▶ _Task objective_
Copy out every line of the records below that contains the word "cover".

Region annotation entries
▼▼▼
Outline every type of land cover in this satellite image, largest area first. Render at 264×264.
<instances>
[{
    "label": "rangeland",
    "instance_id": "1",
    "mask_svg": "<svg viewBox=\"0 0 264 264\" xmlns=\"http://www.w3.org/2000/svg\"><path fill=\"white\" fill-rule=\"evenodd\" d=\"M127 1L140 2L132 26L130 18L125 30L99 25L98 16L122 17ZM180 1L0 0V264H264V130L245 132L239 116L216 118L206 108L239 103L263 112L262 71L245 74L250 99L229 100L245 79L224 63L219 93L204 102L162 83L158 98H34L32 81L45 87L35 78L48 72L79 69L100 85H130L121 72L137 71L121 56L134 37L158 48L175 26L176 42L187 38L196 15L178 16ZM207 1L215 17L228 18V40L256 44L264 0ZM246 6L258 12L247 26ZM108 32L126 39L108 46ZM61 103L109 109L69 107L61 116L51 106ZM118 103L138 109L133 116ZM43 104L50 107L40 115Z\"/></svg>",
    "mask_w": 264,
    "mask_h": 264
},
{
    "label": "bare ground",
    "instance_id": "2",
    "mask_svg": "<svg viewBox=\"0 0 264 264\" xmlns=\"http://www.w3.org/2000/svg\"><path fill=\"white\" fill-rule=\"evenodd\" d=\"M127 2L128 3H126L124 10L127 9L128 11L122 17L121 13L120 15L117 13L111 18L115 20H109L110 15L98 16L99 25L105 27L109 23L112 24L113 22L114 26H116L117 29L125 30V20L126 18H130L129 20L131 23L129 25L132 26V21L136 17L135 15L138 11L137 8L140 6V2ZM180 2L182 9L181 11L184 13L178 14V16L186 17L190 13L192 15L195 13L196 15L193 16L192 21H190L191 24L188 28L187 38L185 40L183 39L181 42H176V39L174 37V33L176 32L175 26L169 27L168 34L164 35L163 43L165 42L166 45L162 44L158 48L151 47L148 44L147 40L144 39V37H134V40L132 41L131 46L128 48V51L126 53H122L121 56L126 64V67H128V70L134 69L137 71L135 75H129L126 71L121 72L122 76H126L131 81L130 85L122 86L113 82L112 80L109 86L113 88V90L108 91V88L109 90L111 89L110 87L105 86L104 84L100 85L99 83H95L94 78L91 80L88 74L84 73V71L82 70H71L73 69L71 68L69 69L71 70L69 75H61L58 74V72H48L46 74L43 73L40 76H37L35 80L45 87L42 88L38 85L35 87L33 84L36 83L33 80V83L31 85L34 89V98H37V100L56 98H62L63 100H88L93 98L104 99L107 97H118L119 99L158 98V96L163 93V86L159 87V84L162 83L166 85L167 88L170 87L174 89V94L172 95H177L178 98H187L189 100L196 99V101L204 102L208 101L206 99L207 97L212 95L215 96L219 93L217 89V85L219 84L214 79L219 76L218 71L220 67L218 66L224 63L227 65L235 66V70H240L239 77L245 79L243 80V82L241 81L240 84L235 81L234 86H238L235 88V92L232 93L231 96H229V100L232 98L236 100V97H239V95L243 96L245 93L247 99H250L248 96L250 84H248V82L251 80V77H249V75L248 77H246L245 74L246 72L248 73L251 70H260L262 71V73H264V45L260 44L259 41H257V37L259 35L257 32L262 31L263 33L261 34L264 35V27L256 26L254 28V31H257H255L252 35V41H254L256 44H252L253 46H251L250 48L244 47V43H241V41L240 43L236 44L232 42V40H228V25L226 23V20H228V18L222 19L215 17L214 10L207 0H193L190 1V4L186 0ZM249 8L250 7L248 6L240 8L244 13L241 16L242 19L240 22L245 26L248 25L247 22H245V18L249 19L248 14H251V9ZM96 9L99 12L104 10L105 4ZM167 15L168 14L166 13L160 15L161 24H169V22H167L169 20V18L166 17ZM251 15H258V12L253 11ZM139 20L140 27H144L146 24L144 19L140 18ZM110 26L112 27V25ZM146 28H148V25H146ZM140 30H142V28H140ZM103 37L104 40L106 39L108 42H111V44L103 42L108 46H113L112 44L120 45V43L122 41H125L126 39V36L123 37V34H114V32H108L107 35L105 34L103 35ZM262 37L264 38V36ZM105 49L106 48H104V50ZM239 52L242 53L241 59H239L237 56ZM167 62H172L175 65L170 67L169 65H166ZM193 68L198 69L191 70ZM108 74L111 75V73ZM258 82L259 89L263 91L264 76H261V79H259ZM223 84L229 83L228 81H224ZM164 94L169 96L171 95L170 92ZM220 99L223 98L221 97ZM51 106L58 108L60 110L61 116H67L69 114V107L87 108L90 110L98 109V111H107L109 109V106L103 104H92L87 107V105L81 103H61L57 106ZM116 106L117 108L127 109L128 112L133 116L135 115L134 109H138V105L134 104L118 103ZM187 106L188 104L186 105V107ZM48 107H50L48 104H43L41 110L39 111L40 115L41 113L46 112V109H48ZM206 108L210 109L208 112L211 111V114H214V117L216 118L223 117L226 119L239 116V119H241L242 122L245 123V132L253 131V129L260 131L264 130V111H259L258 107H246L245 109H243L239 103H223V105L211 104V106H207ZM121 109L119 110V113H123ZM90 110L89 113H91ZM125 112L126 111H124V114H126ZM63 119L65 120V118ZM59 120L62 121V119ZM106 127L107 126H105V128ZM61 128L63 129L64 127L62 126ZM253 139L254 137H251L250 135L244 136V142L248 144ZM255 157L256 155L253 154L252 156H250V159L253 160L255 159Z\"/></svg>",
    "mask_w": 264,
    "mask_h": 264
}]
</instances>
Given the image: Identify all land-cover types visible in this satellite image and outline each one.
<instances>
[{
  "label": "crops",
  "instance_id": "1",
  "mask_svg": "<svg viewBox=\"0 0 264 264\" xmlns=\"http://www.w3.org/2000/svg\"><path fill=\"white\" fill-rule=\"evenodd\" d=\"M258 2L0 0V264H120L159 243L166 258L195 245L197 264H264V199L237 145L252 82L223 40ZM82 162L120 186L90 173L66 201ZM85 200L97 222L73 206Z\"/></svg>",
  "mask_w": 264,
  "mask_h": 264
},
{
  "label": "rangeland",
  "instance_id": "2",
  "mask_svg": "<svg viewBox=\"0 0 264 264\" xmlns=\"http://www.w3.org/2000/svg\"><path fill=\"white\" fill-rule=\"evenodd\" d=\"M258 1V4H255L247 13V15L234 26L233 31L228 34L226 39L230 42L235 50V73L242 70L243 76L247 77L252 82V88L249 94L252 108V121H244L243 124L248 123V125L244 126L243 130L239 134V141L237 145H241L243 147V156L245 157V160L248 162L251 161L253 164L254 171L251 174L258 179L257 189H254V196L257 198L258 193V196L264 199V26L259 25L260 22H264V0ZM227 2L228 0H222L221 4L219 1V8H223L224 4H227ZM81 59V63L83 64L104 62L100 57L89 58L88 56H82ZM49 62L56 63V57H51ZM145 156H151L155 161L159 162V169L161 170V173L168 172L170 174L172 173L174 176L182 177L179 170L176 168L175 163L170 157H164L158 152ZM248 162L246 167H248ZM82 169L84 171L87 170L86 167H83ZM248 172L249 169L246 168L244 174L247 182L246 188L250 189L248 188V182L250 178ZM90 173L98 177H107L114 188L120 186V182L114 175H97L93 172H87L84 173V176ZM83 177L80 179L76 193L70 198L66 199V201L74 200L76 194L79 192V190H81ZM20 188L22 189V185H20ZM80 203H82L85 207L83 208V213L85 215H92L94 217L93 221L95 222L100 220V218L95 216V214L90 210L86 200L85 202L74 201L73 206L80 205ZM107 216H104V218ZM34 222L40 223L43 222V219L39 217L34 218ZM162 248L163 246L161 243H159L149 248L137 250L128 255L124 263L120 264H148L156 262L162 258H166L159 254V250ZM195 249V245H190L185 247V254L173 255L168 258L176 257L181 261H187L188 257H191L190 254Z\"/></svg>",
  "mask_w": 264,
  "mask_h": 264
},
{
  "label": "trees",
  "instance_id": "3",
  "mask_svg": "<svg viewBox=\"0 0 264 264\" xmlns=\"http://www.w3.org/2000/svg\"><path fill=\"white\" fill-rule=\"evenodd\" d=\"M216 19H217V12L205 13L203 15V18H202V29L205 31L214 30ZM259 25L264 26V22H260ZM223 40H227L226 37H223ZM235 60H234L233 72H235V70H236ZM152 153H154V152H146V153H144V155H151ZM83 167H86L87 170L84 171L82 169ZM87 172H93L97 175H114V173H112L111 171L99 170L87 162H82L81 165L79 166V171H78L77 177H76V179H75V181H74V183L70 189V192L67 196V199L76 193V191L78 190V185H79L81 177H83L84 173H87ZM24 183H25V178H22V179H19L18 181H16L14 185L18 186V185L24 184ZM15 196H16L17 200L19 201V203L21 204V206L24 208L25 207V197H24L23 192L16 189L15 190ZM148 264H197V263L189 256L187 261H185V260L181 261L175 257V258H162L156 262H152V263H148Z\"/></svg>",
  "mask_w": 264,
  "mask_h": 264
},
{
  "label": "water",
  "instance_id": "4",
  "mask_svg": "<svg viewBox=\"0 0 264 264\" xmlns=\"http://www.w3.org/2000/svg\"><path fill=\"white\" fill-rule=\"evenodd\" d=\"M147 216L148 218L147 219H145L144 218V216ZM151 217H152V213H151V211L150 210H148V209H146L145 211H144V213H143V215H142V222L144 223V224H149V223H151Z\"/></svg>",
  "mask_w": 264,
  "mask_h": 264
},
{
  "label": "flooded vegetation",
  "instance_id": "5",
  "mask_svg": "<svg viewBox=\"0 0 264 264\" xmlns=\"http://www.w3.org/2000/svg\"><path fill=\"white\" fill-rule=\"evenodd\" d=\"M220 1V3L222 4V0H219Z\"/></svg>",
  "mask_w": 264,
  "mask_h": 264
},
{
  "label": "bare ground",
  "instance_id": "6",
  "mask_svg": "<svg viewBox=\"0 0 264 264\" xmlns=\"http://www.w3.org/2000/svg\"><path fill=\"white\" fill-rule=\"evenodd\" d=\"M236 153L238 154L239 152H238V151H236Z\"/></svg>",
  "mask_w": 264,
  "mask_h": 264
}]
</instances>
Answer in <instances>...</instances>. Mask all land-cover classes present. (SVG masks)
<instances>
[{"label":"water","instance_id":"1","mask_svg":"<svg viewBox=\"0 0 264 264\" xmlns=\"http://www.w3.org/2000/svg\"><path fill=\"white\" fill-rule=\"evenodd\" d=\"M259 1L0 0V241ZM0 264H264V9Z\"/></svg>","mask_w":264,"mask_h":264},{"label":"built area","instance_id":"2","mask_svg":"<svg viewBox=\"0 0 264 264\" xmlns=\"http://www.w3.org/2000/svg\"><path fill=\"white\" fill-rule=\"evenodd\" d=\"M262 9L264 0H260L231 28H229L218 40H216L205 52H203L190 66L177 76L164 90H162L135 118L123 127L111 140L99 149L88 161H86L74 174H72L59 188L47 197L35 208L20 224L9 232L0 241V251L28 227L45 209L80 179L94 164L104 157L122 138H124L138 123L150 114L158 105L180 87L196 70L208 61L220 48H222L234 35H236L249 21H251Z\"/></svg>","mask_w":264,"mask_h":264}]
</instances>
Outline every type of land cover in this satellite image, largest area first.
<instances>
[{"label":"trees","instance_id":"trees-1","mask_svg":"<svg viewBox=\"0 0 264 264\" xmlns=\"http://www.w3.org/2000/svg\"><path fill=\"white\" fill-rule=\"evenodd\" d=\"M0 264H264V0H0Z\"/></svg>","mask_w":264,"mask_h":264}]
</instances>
▲▲▲
▶ _Written answer_
Outline every type of land cover in this satellite image, largest area first. Render at 264×264.
Given the image: Identify all land-cover types visible in this satellite image and outline each one.
Answer in <instances>...</instances>. Mask all land-cover classes present. (SVG masks)
Outline every type of land cover in this satellite image, largest area first.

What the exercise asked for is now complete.